- Berkadzor
- Coordinates: 39°52′34″N 46°46′54″E﻿ / ﻿39.87611°N 46.78167°E
- Country: Azerbaijan
- • District: Khojaly
- Founded: 1998
- Elevation: 619 m (2,031 ft)

Population (2015)
- • Total: 195
- Time zone: UTC+4 (AZT)

= Berkadzor =

Berkadzor (Բերքաձոր) is a village in the Khojaly District of Azerbaijan, in the region of Nagorno-Karabakh. Until 2023 it was controlled by the breakaway Republic of Artsakh. The village had an ethnic Armenian-majority population until the expulsion of the Armenian population of Nagorno-Karabakh by Azerbaijan following the 2023 Azerbaijani offensive in Nagorno-Karabakh. The village was founded in 1998.

== Toponymy ==
The village is also known as Armenabad.

== History ==
During the Soviet period, the area around the village was a part of the Askeran District of the Nagorno-Karabakh Autonomous Oblast. On 25 September 2023, amid the exodus of ethnic Armenians from the region, a fuel depot in Berkadzor exploded, resulting in the deaths of at least 170 people and over 300 injuries.

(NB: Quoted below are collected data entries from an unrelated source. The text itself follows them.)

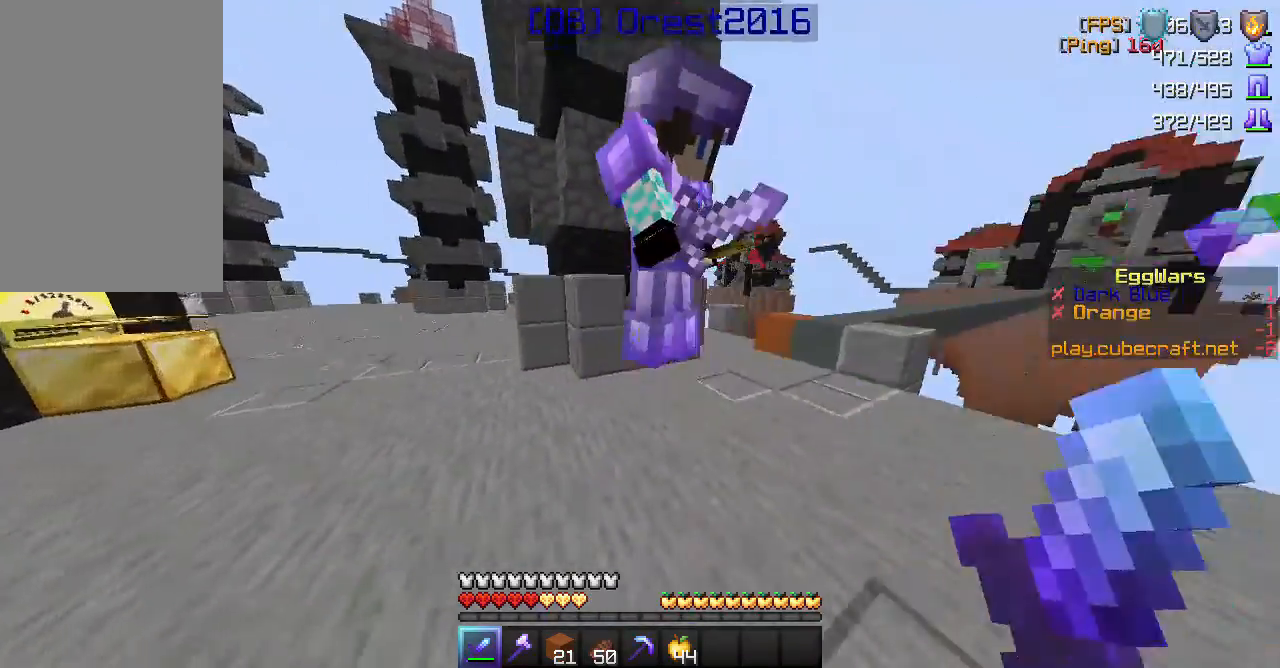
{"keys": ["a"], "mouse": [], "events": [[117, "mouse_left", "down"], [200, "w", "up"], [267, "mouse_left", "up"], [400, "a", "down"]]}
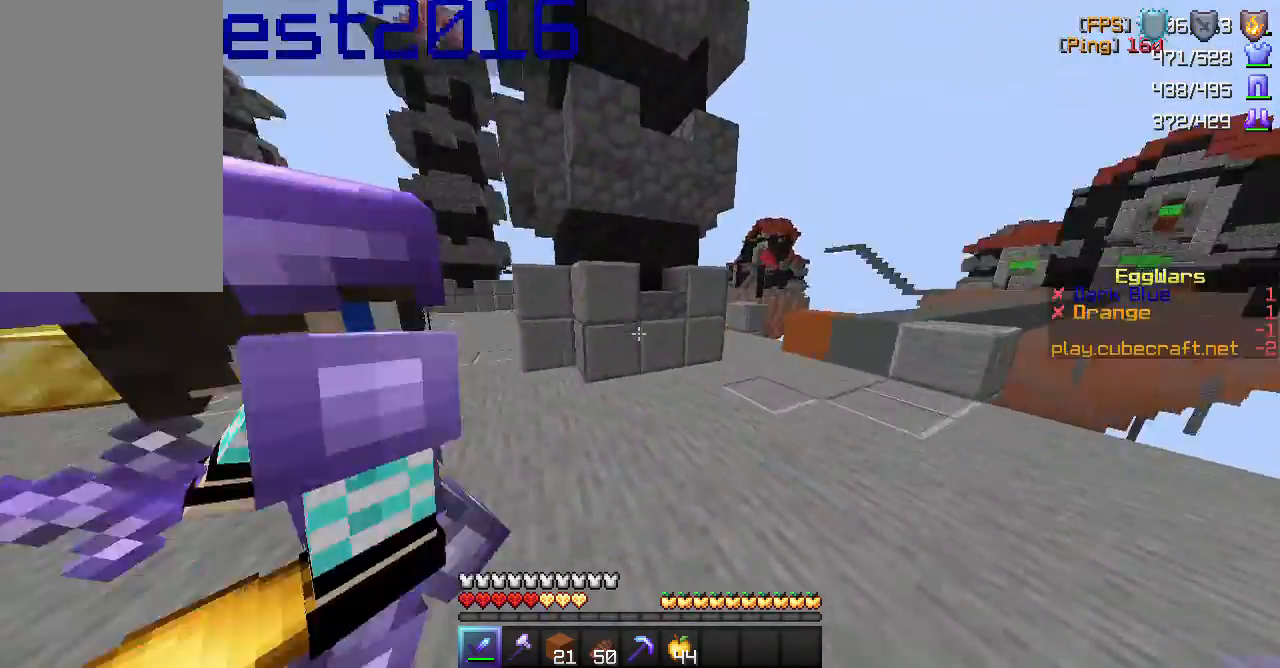
{"keys": [], "mouse": [], "events": [[150, "mouse_left", "down"], [283, "a", "up"], [317, "mouse_left", "up"]]}
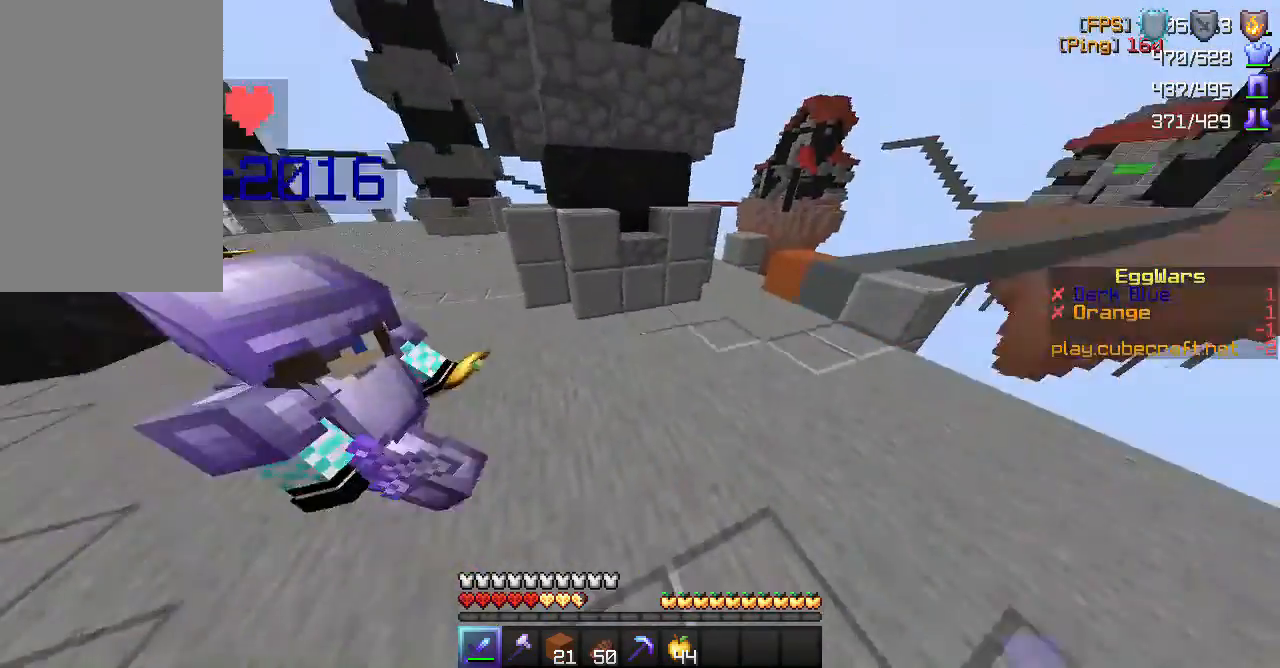
{"keys": ["a", "w"], "mouse": [], "events": [[83, "w", "down"], [233, "space", "down"], [317, "a", "down"], [417, "space", "up"]]}
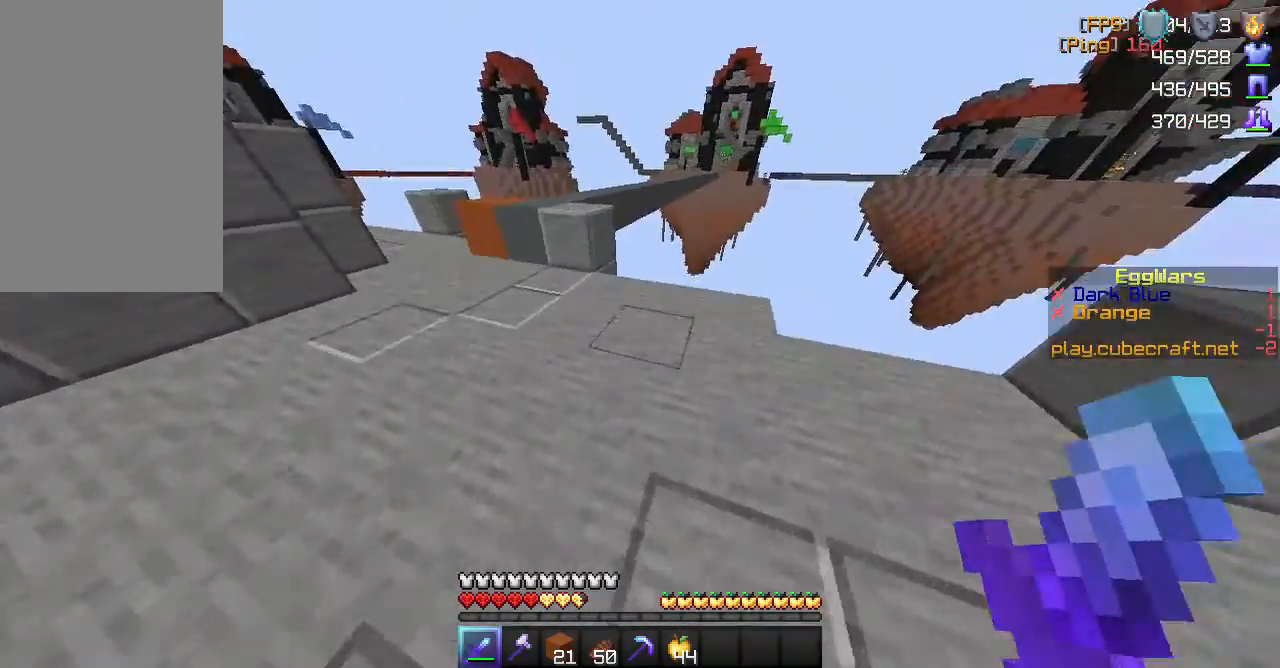
{"keys": ["a", "w"], "mouse": [], "events": []}
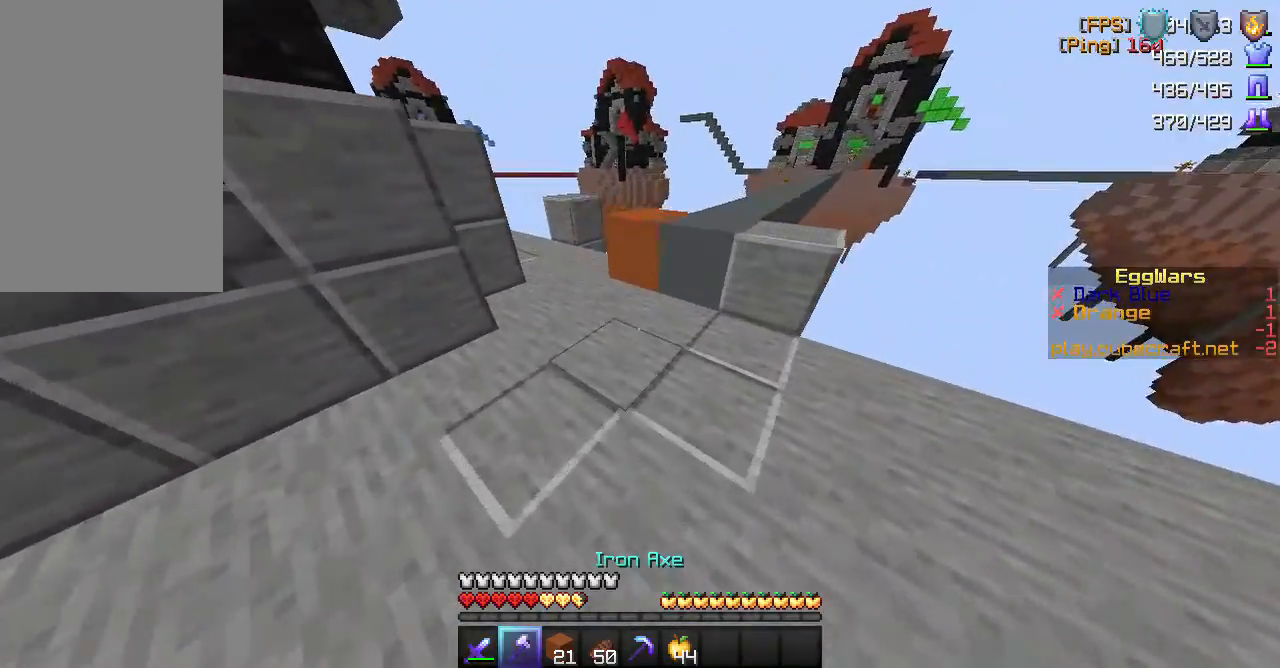
{"keys": ["space", "w"], "mouse": [], "events": [[233, "a", "up"], [433, "space", "down"]]}
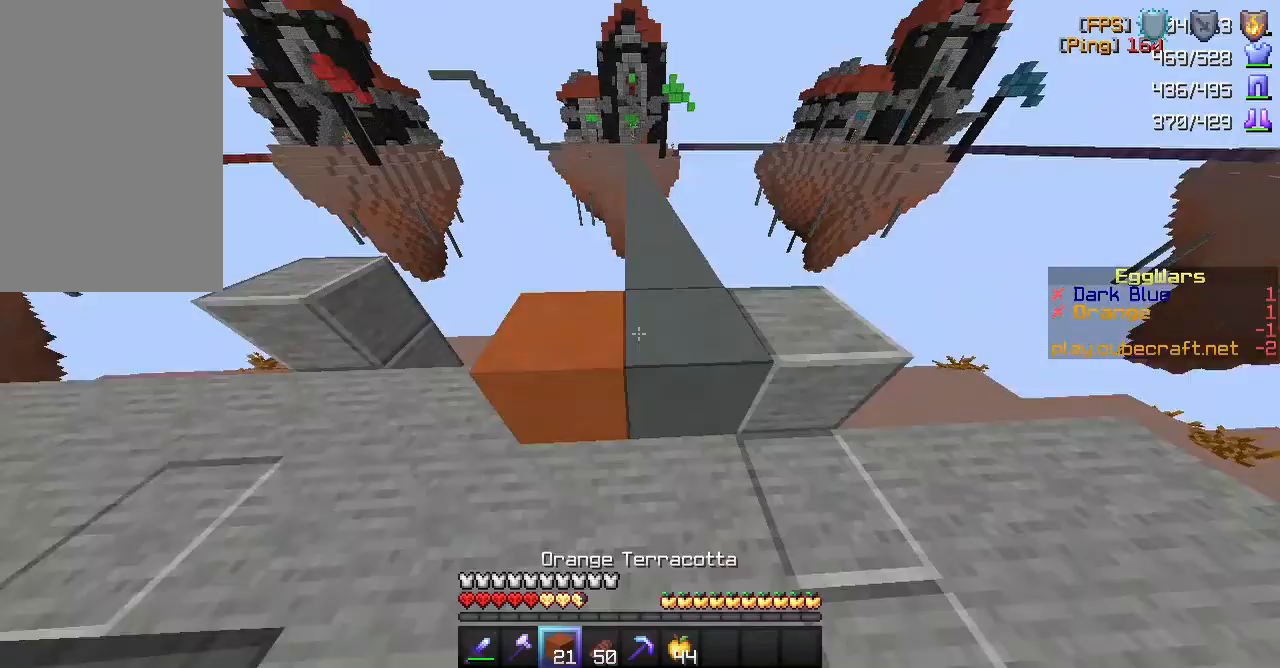
{"keys": ["space", "w"], "mouse": [], "events": [[117, "space", "up"], [283, "space", "down"]]}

== Historical heritage sites ==
Historical heritage sites in and around the village include tombs from the 2nd–1st millennia BCE.

== Economy and culture ==
The population is mainly engaged in agriculture and animal husbandry, as well as in different state institutions. As of 2015, the village has a municipal building, a house of culture, a school, two shops, and a medical centre.

== Demographics ==
The village had 165 inhabitants in 2005, and 195 inhabitants in 2015.